━━ DATA FOR THIS EXERCISE

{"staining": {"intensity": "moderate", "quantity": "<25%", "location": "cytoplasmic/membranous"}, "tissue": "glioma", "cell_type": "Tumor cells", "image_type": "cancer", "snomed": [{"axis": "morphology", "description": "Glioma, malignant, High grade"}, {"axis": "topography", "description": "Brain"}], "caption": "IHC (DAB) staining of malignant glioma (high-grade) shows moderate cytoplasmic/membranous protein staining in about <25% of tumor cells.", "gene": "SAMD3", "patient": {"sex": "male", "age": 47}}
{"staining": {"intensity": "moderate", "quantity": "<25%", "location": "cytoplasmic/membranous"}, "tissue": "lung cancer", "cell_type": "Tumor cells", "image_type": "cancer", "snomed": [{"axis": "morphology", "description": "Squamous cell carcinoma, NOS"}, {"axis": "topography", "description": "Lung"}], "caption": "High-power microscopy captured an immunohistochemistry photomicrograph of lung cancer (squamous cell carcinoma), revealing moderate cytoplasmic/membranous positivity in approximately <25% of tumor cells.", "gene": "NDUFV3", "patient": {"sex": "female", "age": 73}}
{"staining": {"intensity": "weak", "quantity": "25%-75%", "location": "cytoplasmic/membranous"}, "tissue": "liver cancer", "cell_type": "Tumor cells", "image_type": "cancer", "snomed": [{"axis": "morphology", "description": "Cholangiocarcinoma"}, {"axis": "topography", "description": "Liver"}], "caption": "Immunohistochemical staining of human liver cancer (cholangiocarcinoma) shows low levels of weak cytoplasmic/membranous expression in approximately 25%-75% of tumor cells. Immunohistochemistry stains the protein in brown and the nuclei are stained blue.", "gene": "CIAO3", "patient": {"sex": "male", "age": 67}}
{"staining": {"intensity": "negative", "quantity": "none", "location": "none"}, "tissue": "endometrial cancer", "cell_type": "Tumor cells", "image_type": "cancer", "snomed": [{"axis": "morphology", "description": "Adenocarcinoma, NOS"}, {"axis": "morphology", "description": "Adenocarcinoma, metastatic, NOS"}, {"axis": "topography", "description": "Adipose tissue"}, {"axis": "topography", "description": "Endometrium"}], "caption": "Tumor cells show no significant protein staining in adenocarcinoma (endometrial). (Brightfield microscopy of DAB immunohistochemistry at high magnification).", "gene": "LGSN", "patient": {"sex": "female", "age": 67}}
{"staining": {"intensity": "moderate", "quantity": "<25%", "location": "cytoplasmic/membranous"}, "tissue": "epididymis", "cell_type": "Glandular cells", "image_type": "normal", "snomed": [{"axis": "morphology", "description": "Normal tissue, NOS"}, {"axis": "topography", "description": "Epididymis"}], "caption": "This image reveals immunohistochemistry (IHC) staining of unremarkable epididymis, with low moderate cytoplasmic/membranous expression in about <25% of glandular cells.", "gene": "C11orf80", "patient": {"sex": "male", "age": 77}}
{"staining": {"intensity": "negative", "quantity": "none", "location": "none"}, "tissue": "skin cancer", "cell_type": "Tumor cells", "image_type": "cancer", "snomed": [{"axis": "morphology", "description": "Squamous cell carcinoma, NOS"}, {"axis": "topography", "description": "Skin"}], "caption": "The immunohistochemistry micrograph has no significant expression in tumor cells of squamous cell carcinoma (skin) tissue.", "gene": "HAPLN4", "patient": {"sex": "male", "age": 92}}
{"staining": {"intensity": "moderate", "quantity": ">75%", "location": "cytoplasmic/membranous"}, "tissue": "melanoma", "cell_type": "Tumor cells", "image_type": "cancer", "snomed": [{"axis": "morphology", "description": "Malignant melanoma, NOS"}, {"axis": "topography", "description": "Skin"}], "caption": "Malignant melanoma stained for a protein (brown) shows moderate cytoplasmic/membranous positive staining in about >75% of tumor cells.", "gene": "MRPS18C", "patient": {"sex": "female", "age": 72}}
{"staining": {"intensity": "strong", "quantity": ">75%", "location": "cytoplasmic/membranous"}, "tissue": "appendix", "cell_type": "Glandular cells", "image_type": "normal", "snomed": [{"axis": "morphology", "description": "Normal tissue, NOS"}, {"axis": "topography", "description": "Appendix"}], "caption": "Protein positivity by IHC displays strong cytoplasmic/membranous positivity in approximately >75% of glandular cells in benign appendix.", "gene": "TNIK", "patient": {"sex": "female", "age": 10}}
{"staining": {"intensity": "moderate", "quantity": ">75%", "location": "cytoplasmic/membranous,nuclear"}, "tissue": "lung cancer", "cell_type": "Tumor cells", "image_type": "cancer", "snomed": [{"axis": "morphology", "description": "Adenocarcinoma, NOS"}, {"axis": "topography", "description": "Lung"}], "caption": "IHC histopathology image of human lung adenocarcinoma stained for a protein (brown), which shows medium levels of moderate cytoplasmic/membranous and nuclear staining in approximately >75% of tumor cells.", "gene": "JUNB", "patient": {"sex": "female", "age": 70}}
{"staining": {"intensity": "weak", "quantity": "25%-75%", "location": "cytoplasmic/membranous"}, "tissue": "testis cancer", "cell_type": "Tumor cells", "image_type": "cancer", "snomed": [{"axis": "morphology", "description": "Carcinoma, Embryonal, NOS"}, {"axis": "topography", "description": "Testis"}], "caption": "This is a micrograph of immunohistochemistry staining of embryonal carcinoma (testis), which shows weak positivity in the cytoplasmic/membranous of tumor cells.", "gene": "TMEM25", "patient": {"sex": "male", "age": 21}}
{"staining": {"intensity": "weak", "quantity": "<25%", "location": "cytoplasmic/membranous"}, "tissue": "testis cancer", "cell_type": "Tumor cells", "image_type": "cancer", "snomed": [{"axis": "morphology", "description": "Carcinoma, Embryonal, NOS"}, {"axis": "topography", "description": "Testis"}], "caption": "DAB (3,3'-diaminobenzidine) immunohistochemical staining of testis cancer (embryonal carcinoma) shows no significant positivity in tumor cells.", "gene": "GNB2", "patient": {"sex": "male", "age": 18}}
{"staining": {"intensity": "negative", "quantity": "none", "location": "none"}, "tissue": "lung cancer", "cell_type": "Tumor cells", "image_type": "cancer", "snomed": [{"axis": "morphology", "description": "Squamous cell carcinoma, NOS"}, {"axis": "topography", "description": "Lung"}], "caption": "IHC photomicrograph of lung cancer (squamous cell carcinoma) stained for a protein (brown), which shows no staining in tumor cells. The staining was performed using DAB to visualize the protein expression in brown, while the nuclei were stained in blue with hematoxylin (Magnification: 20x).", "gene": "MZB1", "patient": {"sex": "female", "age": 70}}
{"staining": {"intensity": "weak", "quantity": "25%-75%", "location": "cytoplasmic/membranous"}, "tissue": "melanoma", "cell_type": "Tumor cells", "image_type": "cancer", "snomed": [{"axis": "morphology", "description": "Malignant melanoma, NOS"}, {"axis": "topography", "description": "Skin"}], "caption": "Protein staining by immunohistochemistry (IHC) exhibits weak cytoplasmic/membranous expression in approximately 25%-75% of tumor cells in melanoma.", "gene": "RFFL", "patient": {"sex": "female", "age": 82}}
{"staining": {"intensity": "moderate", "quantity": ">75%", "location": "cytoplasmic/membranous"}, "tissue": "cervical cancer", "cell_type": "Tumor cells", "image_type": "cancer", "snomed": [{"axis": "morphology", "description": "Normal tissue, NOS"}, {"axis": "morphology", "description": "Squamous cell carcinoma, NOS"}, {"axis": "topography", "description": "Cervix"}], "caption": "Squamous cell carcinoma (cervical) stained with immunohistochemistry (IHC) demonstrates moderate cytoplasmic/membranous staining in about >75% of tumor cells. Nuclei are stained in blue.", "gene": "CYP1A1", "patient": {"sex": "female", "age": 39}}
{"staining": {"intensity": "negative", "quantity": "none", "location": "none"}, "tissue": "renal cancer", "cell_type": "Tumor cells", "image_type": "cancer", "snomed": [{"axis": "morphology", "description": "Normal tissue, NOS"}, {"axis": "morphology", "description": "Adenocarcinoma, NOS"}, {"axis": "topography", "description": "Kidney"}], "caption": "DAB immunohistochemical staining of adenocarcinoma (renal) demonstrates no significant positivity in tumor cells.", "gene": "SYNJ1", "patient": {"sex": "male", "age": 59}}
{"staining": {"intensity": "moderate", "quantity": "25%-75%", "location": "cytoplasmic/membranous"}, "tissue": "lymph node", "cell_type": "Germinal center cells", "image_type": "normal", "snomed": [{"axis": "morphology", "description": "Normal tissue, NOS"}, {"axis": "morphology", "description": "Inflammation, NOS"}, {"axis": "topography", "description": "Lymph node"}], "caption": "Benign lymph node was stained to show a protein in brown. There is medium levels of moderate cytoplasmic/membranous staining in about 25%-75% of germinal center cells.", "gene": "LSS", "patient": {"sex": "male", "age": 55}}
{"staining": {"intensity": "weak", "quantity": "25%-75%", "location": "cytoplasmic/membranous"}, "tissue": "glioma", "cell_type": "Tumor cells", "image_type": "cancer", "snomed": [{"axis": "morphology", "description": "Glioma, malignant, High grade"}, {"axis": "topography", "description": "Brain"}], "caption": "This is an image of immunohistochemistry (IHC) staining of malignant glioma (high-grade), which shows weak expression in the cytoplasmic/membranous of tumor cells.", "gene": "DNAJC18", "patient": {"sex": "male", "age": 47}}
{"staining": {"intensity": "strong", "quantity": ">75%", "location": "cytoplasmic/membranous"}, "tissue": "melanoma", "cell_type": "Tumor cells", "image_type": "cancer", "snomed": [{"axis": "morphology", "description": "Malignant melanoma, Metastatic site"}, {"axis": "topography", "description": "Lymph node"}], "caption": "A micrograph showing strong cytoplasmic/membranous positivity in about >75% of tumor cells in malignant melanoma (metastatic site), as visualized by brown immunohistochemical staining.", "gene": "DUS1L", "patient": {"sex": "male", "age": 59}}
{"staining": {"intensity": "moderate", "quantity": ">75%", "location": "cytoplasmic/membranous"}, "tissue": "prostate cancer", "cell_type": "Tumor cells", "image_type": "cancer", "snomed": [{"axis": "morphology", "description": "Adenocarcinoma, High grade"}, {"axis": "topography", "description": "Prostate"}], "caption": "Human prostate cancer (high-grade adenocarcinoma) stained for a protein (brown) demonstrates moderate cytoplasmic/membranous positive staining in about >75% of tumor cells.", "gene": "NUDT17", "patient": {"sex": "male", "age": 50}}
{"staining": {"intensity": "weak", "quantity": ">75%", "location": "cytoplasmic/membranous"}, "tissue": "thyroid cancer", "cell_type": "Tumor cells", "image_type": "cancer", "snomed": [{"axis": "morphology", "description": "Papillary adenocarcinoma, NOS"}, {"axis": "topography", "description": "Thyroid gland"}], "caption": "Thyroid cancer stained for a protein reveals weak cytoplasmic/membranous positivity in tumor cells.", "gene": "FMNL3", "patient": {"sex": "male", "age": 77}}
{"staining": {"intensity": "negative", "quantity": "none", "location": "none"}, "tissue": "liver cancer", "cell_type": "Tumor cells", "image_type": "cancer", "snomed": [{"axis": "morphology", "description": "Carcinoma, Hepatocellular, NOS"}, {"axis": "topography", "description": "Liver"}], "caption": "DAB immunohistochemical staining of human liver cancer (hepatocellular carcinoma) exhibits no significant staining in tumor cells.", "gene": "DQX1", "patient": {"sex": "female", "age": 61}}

━━━━

Which lines in the listing above include the string "Liver"? Copy each of them.

ANSWER BOX:
{"staining": {"intensity": "weak", "quantity": "25%-75%", "location": "cytoplasmic/membranous"}, "tissue": "liver cancer", "cell_type": "Tumor cells", "image_type": "cancer", "snomed": [{"axis": "morphology", "description": "Cholangiocarcinoma"}, {"axis": "topography", "description": "Liver"}], "caption": "Immunohistochemical staining of human liver cancer (cholangiocarcinoma) shows low levels of weak cytoplasmic/membranous expression in approximately 25%-75% of tumor cells. Immunohistochemistry stains the protein in brown and the nuclei are stained blue.", "gene": "CIAO3", "patient": {"sex": "male", "age": 67}}
{"staining": {"intensity": "negative", "quantity": "none", "location": "none"}, "tissue": "liver cancer", "cell_type": "Tumor cells", "image_type": "cancer", "snomed": [{"axis": "morphology", "description": "Carcinoma, Hepatocellular, NOS"}, {"axis": "topography", "description": "Liver"}], "caption": "DAB immunohistochemical staining of human liver cancer (hepatocellular carcinoma) exhibits no significant staining in tumor cells.", "gene": "DQX1", "patient": {"sex": "female", "age": 61}}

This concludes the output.